[Text data extracted from the page]

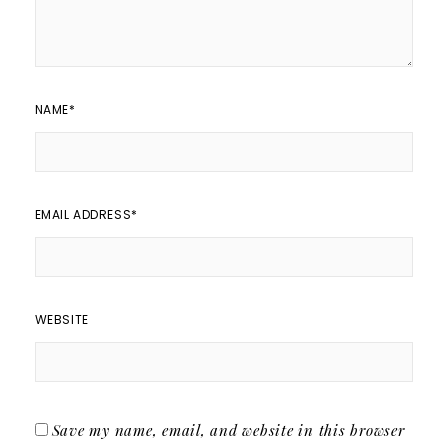
NAME
*
EMAIL ADDRESS
*
WEBSITE
Save my name, email, and website in this browser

### TASK DESCRIPTION
Reproduce every line of the listing above word for word, leaving out the pictures.

### WRITTEN ANSWER
NAME
*
EMAIL ADDRESS
*
WEBSITE
Save my name, email, and website in this browser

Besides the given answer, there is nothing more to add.